WASHINGTON (AP) — Centuries of struggles and strife, decades of planning and pain, and years of hoping for a place that African-American history can call home will culminate as President Barack Obama officially opens the Smithsonian National Museum of African American History and Culture.
Obama tweeted from his presidential Twitter account Saturday morning that he was "Proud to help open @NMAAHC with so many heroes. African American history is a central part of our glorious American history."
Before formally opening the museum, Obama will ring the Freedom Bell, acquired in 1886 by the historic First Baptist Church in Williamsburg, Virginia, believed to be among the first Baptist churches organized entirely by African-Americans for African-Americans. It will be returned to the church for its 240th anniversary later this year.
A shining bronze beacon on the National Mall, only steps away from a monument dedicated to a slaveholder president, the new Smithsonian chronicles the complex relationship between the United States and a people it once enslaved, and tell the story of those who worked to make the necessary changes to bring the country to where it is today.
Thousands gathered on the National Mall on Saturday morning to watch Obama, the nation's first black president, cut the ribbon to open the museum. People are flying in from around the country to be some of the first people inside, if they were lucky enough to get the much-coveted opening day tickets.
"It's like walking across the desert and finally getting to a fountain of water to quench your thirst. It's absolutely breathtaking for me," said Verna Eggleston, 61, of New York City, who will tour the museum later Saturday.
PHOTO: Baseball great, hall-of-famer Hank Aaron arrives for the dedication ceremony of the Smithsonian Museum of African American History and Culture on the National Mall in Washington, Saturday, Sept. 24, 2016. (AP Photo/Pablo Martinez Monsivais)

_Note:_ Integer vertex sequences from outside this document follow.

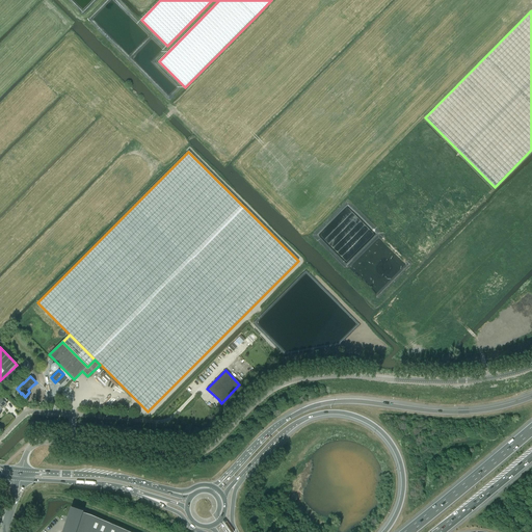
[(129,531),(91,515),(81,512),(71,509),(62,531),(129,531)]
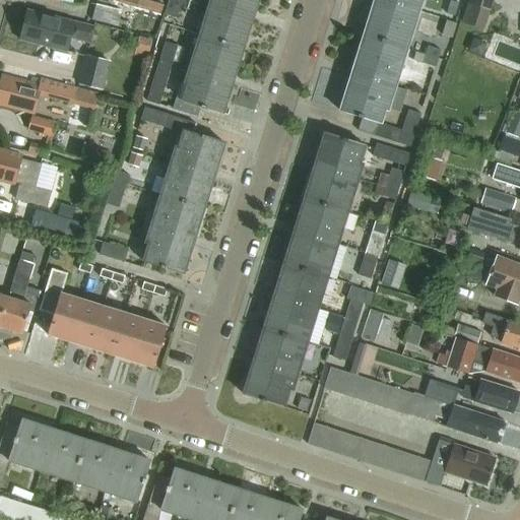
[(164,6),(142,0),(111,0),(111,1),(160,15),(164,6)]
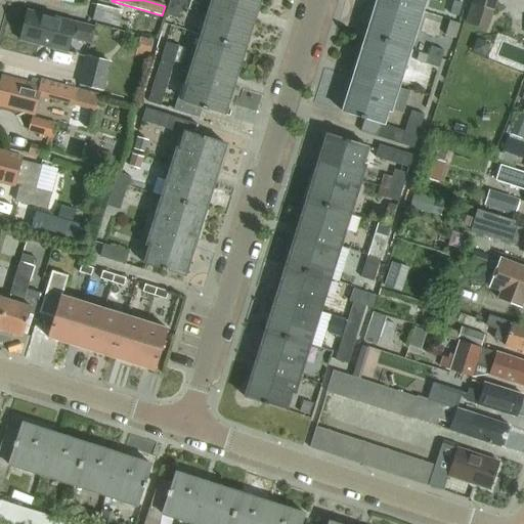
[(172,0),(167,16),(178,20),(183,5),(205,12),(208,3),(199,0),(172,0)]
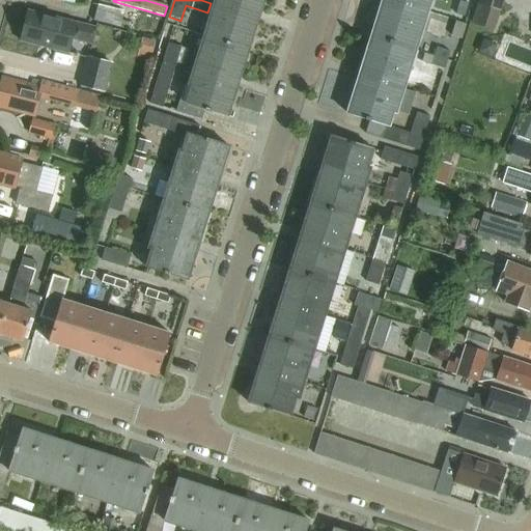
[(215,0),(215,2),(258,16),(262,0),(215,0)]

Ground was broken for the new museum in 2012 on a five-acre tract near the Washington Monument after a decades-long push for an African-American museum on the National Mall. Congressman John Lewis of Georgia, a longtime civil rights icon, worked with then-Sen. Sam Brownback of Kansas to usher legislation through Congress, and President George W. Bush signed into law the bill that allowed the museum to move forward.
The new museum "symbolizes all of the contributions, the culture and the crisis of black America," said Rev. Howard-John Wesley, pastor of Alfred Street Baptist Church in Alexandria, Virginia, whose members donated $1 million to the museum. "It's a beautiful thing, especially in this day and time when we're fighting to remind ourselves how important black lives are."

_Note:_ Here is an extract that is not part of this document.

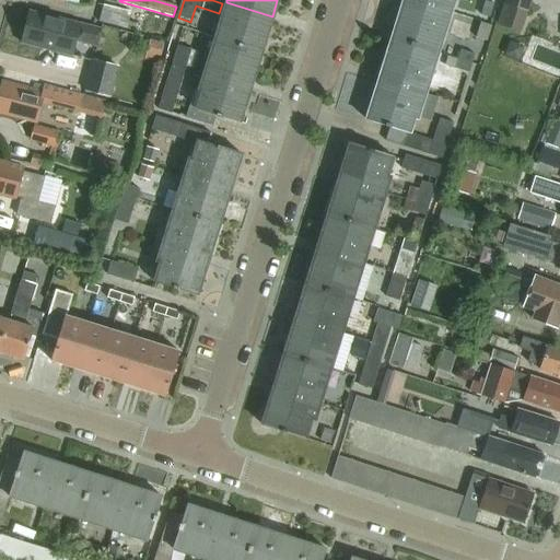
[(411,0),(404,0),(392,38),(436,53),(450,12),(411,0)]
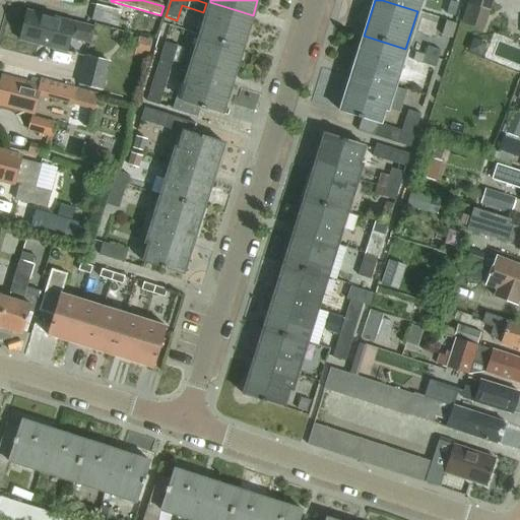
[(382,0),(417,11),(420,0),(382,0)]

Construction was completed earlier this year on the 400,000-square-foot museum designed by British-Ghanaian architect David Adjaye. The museum strikes a unique shape on the Mall with its three-tiered bronze exterior panels inspired by an African wooden column. The patterned bronze colored tiles are inspired by 19th century ironwork created by slaves in the South, and allow sunlight into the museum through patterned openings.

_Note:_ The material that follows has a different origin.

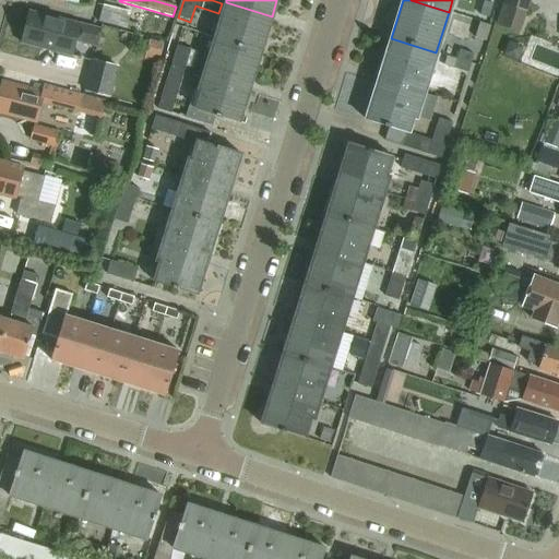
[(506,0),(503,6),(528,13),(532,0),(506,0)]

Inside, museum officials say they have nearly 3,000 items occupying 85,000 square feet of exhibition space including exhibits like a Tuskegee Airmen training plane and the casket of Emmitt Till, a murdered African-American boy whose death helped rally the civil rights movement.
"It's been 100 years in the making. So many people have dreamed about this, fought for this and wanted this to happen," said U.S. Circuit Judge Robert L. Wilkins, who wrote the book "Long Road to Hard Truth" about the struggle to get the museum open. "It's going to be a testament to their work and a testament to so many of our ancestors that this museum will open on the Mall."
Millions of donors, both known and unknown, helped fund the museum. But some of the biggest donors' names adorn the walls inside, including the Oprah Winfrey Theater; the Michael Jordan Hall: Game Changers; and the newest named addition, Robert F. Smith Explore Your Family History Center. It is named after the CEO of investment firm Vista Equity Partners after a $20 million gift announced Monday.
"I am overwhelmed. I'm humbled," said Deborah Elam, president of the GE Foundation and chief diversity officer of General Electric, as she waited for the museum's opening. GE donated $5 million toward the construction of the museum. "I'm so proud our company contributed early because we believed in this project."
People flew into the nation's capital from around the country to attend the opening of the museum, with security lines lasting for more than an hour for some people trying to the dedication ceremony.
"Hopefully this grand occasion allows the rest of the nation to come out and see a building that's not just for African-Americans, it's for all of America," said Master Sgt. Donald Sparks of Houston, who just finished a yearlong deployment in Iraq. "I'm just elated and can't express how much joy and gratitude I have to be here today and witness history."